Ia pernah belajar analisa teknikal dari perusahaan sekuritas di Medan, namun tidak tertarik menerapkan. Saya diajari untuk beli saham saat harga naik. Ini kurang logis. tegas dia.
Video presentasi Lo Kheng Hong di Youtube yang ia tonton 2014 menyakinkan dia menjadi value investor. Saya jadi lebih yakin membeli saham-saham non unggulan yang salah harga bisa memberikan keuntungan besar, lata dia.
Ia memberanikan diri membeli saham TPIA di kisaran harga Rp 4.000 dan menjualnya setahun kemudian di harga Rp 20.000. Saya mencari saham dengan PER dan PBV rendah, serta pertumbuhan penjualan dan laba bersihnya cukup bagus, jelas JW.
Sukses dengan saham TPIA, JW berinvestasi pada Indika Energy (INDY) di 2016. Namun kali ini ia kena batunya. Saham yang ia beli di harga Rp 500 ternyata melorot ke Rp 100. Namun ia bertahan mati-matian untuk tidak cut loss dan berharap harga batubara membaik. Tahun 2017, harapannya terwujud.
Berikut adalah tips memilih saham pemenang dari JW.
Pertama, produk. Cari perusahaan yang produknya mudah dimengerti dan tidak butuh banyak modal (capex). Contoh: pakan ternak (low capex high return) vs jasa penerbangan (high capex low return).
Kedua, kompetisi. Cari perusahaan yang mampu mencetak return on equity tinggi serta utang rendah. Biasanya perusahaan seperti ini juga memiliki profit margin yang lebih tinggi dibanding kompetitor.

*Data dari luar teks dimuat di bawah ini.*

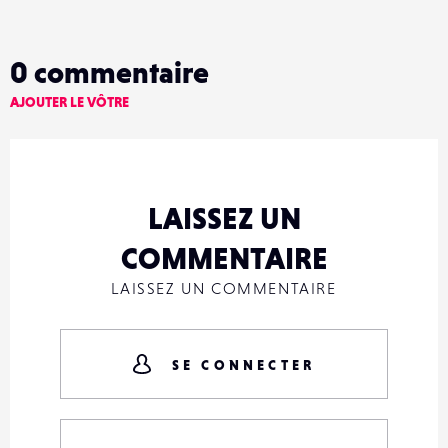
0
commentaire
AJOUTER LE VÔTRE
LAISSEZ UN
COMMENTAIRE
LAISSEZ UN COMMENTAIRE
SE CONNECTER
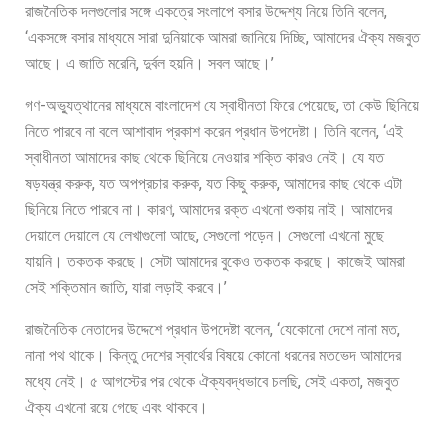
রাজনৈতিক দলগুলোর সঙ্গে একত্রে সংলাপে বসার উদ্দেশ্য নিয়ে তিনি বলেন,
‘একসঙ্গে বসার মাধ্যমে সারা দুনিয়াকে আমরা জানিয়ে দিচ্ছি, আমাদের ঐক্য মজবুত
আছে। এ জাতি মরেনি, দুর্বল হয়নি। সবল আছে।’
গণ-অভ্যুত্থানের মাধ্যমে বাংলাদেশ যে স্বাধীনতা ফিরে পেয়েছে, তা কেউ ছিনিয়ে
নিতে পারবে না বলে আশাবাদ প্রকাশ করেন প্রধান উপদেষ্টা। তিনি বলেন, ‘এই
স্বাধীনতা আমাদের কাছ থেকে ছিনিয়ে নেওয়ার শক্তি কারও নেই। যে যত
ষড়যন্ত্র করুক, যত অপপ্রচার করুক, যত কিছু করুক, আমাদের কাছ থেকে এটা
ছিনিয়ে নিতে পারবে না। কারণ, আমাদের রক্ত এখনো শুকায় নাই। আমাদের
দেয়ালে দেয়ালে যে লেখাগুলো আছে, সেগুলো পড়েন। সেগুলো এখনো মুছে
যায়নি। তকতক করছে। সেটা আমাদের বুকেও তকতক করছে। কাজেই আমরা
সেই শক্তিমান জাতি, যারা লড়াই করবে।’
রাজনৈতিক নেতাদের উদ্দেশে প্রধান উপদেষ্টা বলেন, ‘যেকোনো দেশে নানা মত,
নানা পথ থাকে। কিন্তু দেশের স্বার্থের বিষয়ে কোনো ধরনের মতভেদ আমাদের
মধ্যে নেই। ৫ আগস্টের পর থেকে ঐক্যবদ্ধভাবে চলছি, সেই একতা, মজবুত
ঐক্য এখনো রয়ে গেছে এবং থাকবে।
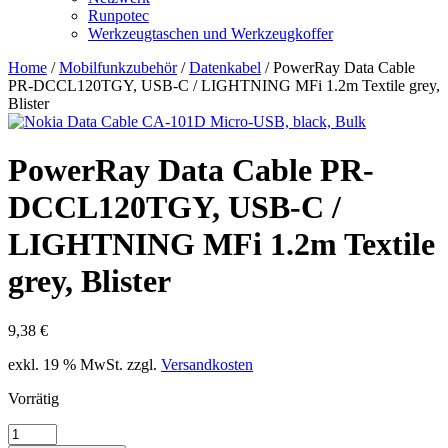
Runpotec
Werkzeugtaschen und Werkzeugkoffer
Home
/
Mobilfunkzubehör
/
Datenkabel
/ PowerRay Data Cable
PR-DCCL120TGY, USB-C / LIGHTNING MFi 1.2m Textile grey,
Blister
PowerRay Data Cable PR-
DCCL120TGY, USB-C /
LIGHTNING MFi 1.2m Textile
grey, Blister
9,38
€
exkl. 19 % MwSt.
zzgl.
Versandkosten
Vorrätig
PowerRay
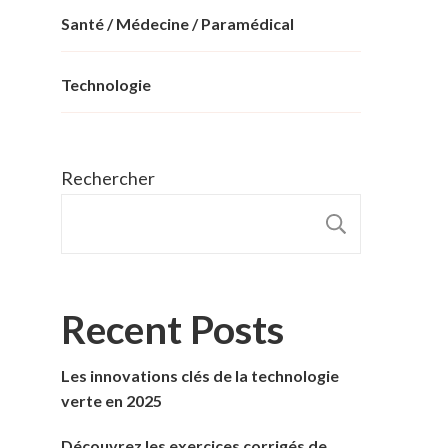
Santé / Médecine / Paramédical
Technologie
Rechercher
RECHER
Recent Posts
Les innovations clés de la technologie
verte en 2025
Découvrez les exercices corrigés de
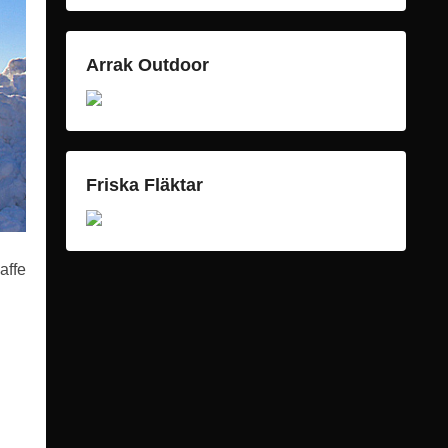
Arrak Outdoor
Friska Fläktar
affe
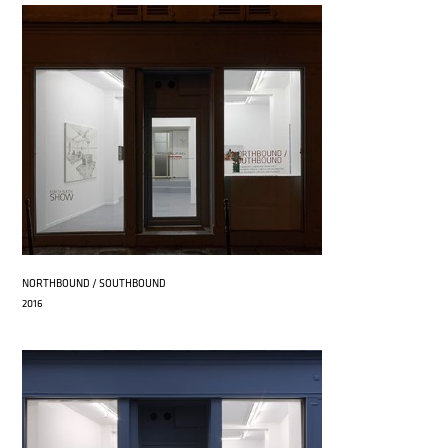
NORTHBOUND / SOUTHBOUND
2016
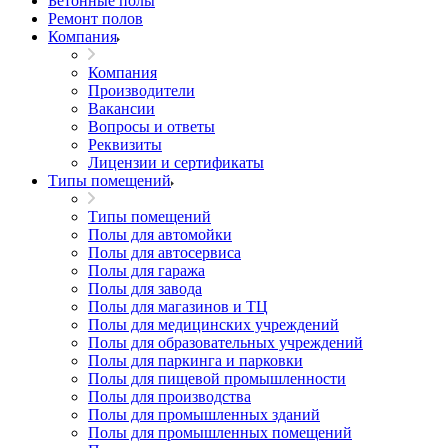
Бетонные полы
Ремонт полов
Компания
Компания
Производители
Вакансии
Вопросы и ответы
Реквизиты
Лицензии и сертификаты
Типы помещений
Типы помещений
Полы для автомойки
Полы для автосервиса
Полы для гаража
Полы для завода
Полы для магазинов и ТЦ
Полы для медицинских учреждений
Полы для образовательных учреждений
Полы для паркинга и парковки
Полы для пищевой промышленности
Полы для производства
Полы для промышленных зданий
Полы для промышленных помещений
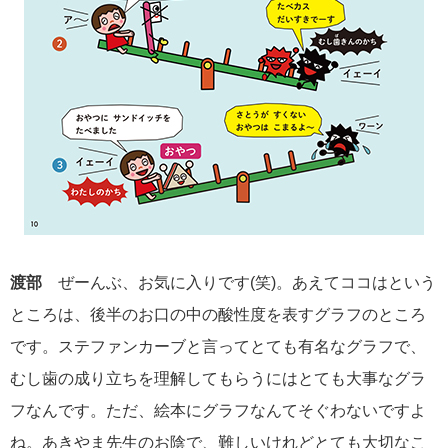
渡部
ぜーんぶ、お気に入りです(笑)。あえてココはという
ところは、後半のお口の中の酸性度を表すグラフのところ
です。ステファンカーブと言ってとても有名なグラフで、
むし歯の成り立ちを理解してもらうにはとても大事なグラ
フなんです。ただ、絵本にグラフなんてそぐわないですよ
ね。あきやま先生のお陰で、難しいけれどとても大切なこ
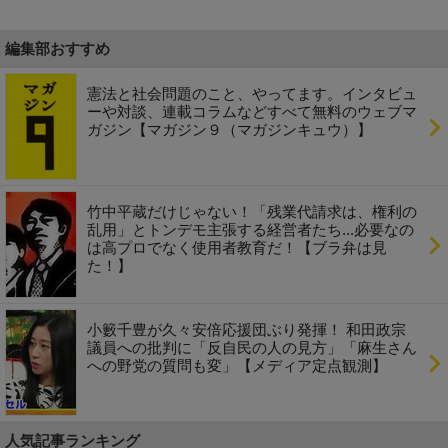
編集部おすすめ
憲法と社会問題のこと、やってます。インタビュ
ーや対談、連載コラムなどすべて無料のウェブマ
ガジン【マガジン９（マガジンキュウ）】
竹中平蔵だけじゃない！「残業代請求は、権利の
乱用」とトンデモ主張する経営者たち...必要なの
は高プロでなく使用者教育だ！【ブラ弁は見
た！】
小籔千豊が久々安倍応援団ぶり発揮！ 和田政宗
議員への批判に「反自民の人の見方」「麻生さん
への野党の質問も変」【メディア定点観測】
人気記事ランキング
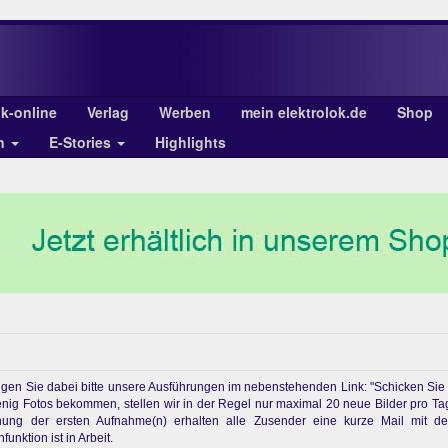
ok-online
Verlag
Werben
mein elektrolok.de
Shop
en
E-Stories
Highlights
chtigen Sie dabei bitte unsere Ausführungen im nebenstehenden Link: "Schicken Sie
enig Fotos bekommen, stellen wir in der Regel nur maximal 20 neue Bilder pro Ta
ichung der ersten Aufnahme(n) erhalten alle Zusender eine kurze Mail mit d
unktion ist in Arbeit.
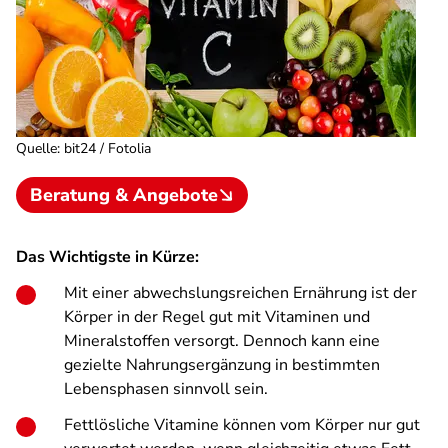
Quelle
:
bit24 / Fotolia
Beratung & Angebote
Das Wichtigste in Kürze:
Mit einer abwechslungsreichen Ernährung ist der
Körper in der Regel gut mit Vitaminen und
Mineralstoffen versorgt. Dennoch kann eine
gezielte Nahrungsergänzung in bestimmten
Lebensphasen sinnvoll sein.
Fettlösliche Vitamine können vom Körper nur gut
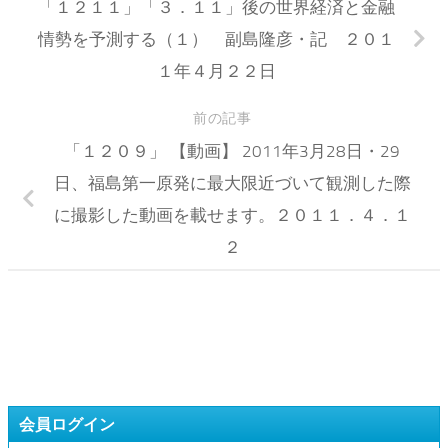
「１２１１」「３．１１」後の世界経済と金融
情勢を予測する（１） 副島隆彦・記 ２０１
１年４月２２日
前の記事
「１２０９」 【動画】 2011年3月28日・29
日、福島第一原発に最大限近づいて観測した際
に撮影した動画を載せます。２０１１．４．１
２
会員ログイン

Ketiga, manajemen. Cari perusahaan yang memiliki GCG baik, tidak menyalahgunakan uang perusahaan dan dijalankan oleh orang-orang yang punya kapasitas.
Keempat, valuasi. Cari perusahaan yang memiliki p/e ratio di bawah 5 kali dan pbv di bawah 0,8 kali, serta net asset value (nav) yang di atas nilai pasar ekuitas.♦
Lukas Setia Atmaja
Financial Expert Prasetya Mulya Business School.